(Problem statement):
Give back an exact copy of the lines in the records below, from the line that has "the standing spectator at [0,132,7,194] 11.23" through the line that has "the standing spectator at [93,152,110,208]", and nothing besides.

■ ■ ■ ■ ■ ■ ■

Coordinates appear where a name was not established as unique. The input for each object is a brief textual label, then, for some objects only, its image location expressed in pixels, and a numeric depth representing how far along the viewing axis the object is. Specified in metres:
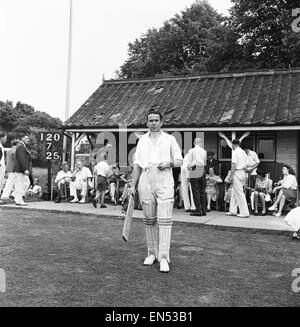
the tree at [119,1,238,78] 32.81
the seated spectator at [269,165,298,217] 10.85
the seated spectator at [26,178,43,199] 15.35
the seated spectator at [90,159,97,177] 14.98
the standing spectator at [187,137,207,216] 10.58
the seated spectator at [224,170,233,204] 11.98
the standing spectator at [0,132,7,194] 11.23
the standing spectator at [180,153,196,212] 11.90
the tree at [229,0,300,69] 25.14
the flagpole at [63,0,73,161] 20.17
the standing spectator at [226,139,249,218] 10.47
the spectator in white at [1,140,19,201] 12.14
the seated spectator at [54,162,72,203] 13.67
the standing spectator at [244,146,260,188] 11.76
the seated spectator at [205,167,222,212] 12.36
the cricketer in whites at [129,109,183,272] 5.37
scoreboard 14.57
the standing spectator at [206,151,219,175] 12.73
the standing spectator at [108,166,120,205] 13.59
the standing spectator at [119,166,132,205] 13.37
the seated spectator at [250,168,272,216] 11.38
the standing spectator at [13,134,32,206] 11.93
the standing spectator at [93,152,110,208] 12.39
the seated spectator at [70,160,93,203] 13.70
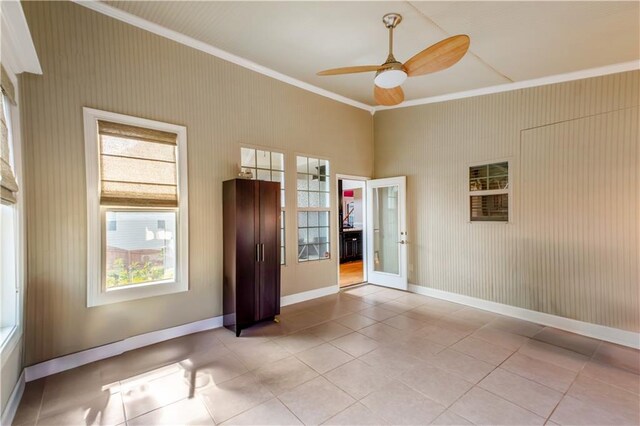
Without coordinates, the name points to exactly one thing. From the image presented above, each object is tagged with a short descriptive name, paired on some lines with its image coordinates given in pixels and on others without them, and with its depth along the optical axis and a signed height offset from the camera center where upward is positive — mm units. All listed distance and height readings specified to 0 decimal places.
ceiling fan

■ ■ ■ ■ ■ ■ ■

(Result of the exercise):
the standing spectator at [0,132,7,194] 11.23
the standing spectator at [180,153,196,212] 11.90
the tree at [229,0,300,69] 25.14
the flagpole at [63,0,73,161] 20.17
the standing spectator at [226,139,249,218] 10.47
the spectator in white at [1,140,19,201] 12.14
the seated spectator at [54,162,72,203] 13.67
the standing spectator at [244,146,260,188] 11.76
the seated spectator at [205,167,222,212] 12.36
the cricketer in whites at [129,109,183,272] 5.37
scoreboard 14.57
the standing spectator at [206,151,219,175] 12.73
the standing spectator at [108,166,120,205] 13.59
the standing spectator at [119,166,132,205] 13.37
the seated spectator at [250,168,272,216] 11.38
the standing spectator at [13,134,32,206] 11.93
the standing spectator at [93,152,110,208] 12.39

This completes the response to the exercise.